Careful not to run learn.lr_find() as it will break the CUDA, meaning you will need to restart runtime. It happens because of size mismatch.

OK, now how to actually fix this?

I found the answer tucked away in one of the pages on https://ohmeow.github.io/blurr/modeling-core/

Pass config_kwargs={'num_labels': 30} to the BLURR_MODEL_HELPER.get_hf_objects

where num_labels is number of your classes.

Now, you can begin to train.

danteoz · October 11, 2020, 5:10pm

@wgpubs Loving the library so far, it has made it easy for me to get into using HuggingFace. I am currently working on multi classification task for school and am running into issues. Binary classification works fine however when I switch to HF_TASKS_AUTO.MultipleChoice, I a CUDA error.

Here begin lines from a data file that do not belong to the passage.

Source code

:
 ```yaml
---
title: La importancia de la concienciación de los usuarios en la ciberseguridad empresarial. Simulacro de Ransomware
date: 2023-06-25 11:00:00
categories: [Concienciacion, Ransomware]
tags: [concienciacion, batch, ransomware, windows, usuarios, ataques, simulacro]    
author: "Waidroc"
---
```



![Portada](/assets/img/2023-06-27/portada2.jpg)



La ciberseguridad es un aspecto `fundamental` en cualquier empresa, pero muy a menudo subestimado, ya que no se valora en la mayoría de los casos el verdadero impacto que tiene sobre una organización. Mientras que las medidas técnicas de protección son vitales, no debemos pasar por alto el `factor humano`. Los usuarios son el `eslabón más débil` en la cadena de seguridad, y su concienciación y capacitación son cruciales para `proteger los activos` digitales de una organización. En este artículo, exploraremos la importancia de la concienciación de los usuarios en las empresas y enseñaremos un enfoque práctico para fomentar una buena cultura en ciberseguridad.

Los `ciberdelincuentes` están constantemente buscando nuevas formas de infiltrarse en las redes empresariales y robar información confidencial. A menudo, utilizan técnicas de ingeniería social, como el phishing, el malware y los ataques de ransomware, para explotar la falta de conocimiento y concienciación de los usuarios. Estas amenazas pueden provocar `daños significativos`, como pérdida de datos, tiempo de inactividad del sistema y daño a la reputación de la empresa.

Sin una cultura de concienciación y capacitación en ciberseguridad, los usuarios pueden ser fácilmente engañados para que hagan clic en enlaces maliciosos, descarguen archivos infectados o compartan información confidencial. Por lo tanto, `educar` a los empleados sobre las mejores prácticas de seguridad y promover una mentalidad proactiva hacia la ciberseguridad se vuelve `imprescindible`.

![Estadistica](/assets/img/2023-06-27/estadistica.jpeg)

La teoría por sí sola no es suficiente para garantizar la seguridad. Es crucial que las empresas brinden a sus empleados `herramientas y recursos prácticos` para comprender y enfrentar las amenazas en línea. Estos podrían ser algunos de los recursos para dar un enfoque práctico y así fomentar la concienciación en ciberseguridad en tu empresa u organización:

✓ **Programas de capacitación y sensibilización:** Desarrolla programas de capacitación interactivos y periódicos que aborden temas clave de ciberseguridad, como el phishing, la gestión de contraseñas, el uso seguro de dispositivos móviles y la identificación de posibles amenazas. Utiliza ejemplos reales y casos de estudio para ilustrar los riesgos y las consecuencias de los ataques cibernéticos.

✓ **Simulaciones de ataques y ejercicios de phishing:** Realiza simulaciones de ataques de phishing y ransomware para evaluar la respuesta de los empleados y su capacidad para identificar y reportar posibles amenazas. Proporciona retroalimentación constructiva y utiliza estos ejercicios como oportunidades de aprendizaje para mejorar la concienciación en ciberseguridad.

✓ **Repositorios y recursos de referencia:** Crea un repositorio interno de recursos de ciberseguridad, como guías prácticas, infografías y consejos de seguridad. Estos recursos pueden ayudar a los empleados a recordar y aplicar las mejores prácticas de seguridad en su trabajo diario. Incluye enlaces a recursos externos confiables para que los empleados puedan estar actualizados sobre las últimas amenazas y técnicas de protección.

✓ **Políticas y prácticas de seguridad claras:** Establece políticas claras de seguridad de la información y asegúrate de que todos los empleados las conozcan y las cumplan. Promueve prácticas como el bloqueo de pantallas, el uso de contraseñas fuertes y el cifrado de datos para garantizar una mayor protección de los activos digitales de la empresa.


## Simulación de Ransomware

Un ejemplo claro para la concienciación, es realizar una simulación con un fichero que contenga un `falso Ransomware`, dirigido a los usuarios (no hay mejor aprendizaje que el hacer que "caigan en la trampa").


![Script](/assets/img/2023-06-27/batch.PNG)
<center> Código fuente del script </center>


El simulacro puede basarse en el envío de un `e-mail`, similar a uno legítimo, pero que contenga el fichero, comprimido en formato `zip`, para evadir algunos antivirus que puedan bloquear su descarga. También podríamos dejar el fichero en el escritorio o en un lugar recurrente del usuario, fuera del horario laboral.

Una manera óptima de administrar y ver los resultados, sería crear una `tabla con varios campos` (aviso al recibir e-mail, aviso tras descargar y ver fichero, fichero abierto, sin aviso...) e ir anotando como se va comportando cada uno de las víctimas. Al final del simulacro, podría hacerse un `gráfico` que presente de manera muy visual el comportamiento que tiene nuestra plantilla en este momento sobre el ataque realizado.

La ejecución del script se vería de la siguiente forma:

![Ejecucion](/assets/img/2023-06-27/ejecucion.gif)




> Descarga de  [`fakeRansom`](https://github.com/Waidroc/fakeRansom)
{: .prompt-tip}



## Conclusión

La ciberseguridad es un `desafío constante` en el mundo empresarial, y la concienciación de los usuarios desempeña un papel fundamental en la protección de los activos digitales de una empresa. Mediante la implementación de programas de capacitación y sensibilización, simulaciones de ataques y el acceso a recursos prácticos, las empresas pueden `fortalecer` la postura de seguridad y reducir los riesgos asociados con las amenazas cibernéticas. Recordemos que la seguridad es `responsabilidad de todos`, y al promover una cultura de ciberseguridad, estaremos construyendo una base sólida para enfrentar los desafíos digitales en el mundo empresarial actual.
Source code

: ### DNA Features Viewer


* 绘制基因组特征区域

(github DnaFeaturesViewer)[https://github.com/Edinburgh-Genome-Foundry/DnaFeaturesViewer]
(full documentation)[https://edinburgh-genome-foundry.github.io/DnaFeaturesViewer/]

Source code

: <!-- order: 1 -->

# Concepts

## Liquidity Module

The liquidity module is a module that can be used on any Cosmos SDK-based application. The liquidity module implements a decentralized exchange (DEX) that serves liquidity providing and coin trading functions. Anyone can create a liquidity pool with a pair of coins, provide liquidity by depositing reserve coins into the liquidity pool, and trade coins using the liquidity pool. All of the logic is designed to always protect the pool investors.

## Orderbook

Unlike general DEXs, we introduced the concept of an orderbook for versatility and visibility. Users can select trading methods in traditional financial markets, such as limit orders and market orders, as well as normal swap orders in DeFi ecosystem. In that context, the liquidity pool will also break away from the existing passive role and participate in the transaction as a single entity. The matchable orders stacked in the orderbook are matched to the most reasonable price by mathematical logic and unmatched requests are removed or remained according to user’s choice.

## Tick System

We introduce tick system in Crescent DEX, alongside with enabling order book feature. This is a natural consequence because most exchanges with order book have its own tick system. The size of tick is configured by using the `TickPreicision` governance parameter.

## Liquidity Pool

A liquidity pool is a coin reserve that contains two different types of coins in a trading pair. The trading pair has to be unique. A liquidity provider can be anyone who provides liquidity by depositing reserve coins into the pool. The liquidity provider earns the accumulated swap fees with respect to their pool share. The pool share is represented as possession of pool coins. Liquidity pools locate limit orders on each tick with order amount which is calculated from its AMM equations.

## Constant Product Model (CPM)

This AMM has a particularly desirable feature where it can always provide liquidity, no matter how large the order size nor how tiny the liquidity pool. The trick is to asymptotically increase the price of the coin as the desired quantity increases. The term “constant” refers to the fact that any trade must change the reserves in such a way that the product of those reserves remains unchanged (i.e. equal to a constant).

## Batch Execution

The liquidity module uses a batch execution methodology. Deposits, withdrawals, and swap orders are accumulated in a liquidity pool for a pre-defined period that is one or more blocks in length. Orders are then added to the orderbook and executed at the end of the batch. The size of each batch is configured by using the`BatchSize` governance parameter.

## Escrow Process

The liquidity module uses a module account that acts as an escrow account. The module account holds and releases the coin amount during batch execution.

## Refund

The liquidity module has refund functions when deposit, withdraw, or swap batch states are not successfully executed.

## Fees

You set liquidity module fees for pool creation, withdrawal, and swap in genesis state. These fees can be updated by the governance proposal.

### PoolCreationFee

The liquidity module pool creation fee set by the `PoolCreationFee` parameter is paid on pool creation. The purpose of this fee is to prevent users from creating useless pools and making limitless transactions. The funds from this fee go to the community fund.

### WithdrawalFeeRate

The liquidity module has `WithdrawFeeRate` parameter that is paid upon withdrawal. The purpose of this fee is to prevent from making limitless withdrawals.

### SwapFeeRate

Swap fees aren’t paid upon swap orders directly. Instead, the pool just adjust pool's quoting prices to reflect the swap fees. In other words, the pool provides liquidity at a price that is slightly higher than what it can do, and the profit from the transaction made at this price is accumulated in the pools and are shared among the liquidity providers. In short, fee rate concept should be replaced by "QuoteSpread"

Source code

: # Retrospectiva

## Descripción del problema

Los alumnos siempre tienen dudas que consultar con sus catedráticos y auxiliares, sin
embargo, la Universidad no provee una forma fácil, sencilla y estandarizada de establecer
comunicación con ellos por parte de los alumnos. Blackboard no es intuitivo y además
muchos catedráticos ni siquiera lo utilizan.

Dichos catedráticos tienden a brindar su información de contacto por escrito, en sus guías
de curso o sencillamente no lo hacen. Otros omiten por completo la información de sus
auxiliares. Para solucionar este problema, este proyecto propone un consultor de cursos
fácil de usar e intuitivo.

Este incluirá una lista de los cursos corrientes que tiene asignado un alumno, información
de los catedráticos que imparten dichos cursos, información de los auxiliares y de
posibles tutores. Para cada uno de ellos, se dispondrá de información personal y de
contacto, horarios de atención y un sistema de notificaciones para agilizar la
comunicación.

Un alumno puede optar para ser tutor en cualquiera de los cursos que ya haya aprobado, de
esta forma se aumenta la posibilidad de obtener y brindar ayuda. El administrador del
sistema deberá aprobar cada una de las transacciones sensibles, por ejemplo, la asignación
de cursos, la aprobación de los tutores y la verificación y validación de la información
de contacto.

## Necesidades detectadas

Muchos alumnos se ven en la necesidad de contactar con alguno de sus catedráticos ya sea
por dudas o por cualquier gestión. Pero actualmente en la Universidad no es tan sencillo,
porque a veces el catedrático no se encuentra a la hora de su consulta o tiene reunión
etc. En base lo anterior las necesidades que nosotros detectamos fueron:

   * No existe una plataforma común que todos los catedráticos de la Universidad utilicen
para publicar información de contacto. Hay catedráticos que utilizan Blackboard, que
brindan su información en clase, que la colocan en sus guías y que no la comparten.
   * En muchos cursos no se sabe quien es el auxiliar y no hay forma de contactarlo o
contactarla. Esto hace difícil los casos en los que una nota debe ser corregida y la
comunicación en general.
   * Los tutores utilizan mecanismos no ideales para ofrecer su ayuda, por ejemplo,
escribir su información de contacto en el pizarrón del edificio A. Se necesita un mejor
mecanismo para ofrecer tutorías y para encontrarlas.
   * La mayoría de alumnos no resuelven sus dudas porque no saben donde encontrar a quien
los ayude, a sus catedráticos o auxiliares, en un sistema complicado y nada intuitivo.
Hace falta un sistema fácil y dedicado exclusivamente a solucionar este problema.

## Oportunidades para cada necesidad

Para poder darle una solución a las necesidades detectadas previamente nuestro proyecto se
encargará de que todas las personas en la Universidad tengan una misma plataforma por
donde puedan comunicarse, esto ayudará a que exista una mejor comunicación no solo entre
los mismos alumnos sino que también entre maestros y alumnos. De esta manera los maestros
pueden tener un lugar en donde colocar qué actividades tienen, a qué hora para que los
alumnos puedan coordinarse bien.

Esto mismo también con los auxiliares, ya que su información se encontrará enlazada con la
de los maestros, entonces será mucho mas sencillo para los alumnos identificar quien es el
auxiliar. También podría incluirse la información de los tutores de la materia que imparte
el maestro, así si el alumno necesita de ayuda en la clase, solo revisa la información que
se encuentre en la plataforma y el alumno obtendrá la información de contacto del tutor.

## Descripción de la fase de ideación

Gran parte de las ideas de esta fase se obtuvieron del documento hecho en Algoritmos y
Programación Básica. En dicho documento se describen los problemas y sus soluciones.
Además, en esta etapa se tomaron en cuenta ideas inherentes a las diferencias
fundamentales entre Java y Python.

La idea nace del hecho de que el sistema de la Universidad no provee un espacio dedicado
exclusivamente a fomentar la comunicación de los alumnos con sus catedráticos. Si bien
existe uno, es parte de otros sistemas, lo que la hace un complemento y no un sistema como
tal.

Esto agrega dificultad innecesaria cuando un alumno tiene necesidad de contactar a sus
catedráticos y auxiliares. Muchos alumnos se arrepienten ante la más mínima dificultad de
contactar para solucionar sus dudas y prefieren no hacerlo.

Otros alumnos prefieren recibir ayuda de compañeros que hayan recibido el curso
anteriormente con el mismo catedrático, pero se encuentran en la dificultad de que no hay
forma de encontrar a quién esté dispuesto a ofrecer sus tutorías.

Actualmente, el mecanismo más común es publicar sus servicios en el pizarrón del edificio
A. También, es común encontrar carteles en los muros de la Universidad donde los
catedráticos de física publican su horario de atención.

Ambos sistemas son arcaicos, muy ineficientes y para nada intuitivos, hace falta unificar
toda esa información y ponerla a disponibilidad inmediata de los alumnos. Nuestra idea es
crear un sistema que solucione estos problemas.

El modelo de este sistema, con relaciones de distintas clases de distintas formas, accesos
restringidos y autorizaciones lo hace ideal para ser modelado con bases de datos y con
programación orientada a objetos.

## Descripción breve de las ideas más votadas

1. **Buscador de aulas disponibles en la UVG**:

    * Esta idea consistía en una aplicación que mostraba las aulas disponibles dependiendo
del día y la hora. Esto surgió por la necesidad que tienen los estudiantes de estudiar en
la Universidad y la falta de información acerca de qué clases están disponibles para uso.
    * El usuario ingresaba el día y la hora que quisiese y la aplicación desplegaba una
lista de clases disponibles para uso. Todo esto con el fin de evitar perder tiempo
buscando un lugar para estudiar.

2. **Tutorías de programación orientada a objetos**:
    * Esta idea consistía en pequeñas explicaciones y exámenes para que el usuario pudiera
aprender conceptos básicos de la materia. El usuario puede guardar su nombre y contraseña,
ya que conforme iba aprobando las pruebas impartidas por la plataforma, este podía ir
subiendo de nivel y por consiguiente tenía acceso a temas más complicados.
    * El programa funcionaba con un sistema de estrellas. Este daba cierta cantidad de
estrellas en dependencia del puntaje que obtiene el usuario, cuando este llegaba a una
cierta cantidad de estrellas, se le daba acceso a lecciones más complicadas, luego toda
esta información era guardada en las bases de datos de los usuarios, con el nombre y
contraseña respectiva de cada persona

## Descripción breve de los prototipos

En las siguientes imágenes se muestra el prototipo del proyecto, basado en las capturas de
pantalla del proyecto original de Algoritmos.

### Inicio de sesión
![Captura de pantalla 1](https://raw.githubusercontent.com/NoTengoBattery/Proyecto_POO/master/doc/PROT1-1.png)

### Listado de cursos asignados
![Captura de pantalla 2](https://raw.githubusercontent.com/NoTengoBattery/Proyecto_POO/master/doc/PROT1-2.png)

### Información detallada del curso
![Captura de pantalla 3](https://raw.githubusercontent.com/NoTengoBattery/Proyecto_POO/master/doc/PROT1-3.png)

I know that for multi label classification
config.num_labels = len(lbl_cols) must be added to the model config. Is there a num_classes parameter which must be passed for multi classification tasks?

Edit: HF_TASKS_AUTO.SequenceClassification also results also result in a CUDA error:

wgpubs · October 11, 2020, 6:21pm

I believe you need to pass config.num_labels for both multiclass and multilabel tasks (the former being the number of distinct classes and the later being the number of labels you are predicting 0 or 1 for).

If you want to post a gist, I can take a look.

danteoz · October 11, 2020, 7:01pm

That fixed the issues. I was also incorrectly using MultipleChoice when I should have been using SequenceClassification. For anyone else who runs into this issue with multi-classification, the correct combination is to use SequenceClassification and pass config.num_labels to BLURR_MODEL_HELPER.get_hf_objects() as show in the mutli-label example in the Blurr documentation. Thank you. This library is amazing.

wgpubs · October 11, 2020, 7:48pm

Yah I haven’t implemented the “multiple choice” specific huggingface models (although I imagine they will be essentially constructed the same way a multi-label task is set up with the “sequence classification” models.

danteoz · October 13, 2020, 7:24pm

I am getting an error when I attempt to call load_leaner on my exported models.

I do not get these errors when loading a sample UMLFit model. Have you encountered this before?

danteoz · October 14, 2020, 12:49am

After further testing it only seems to affect XLNet.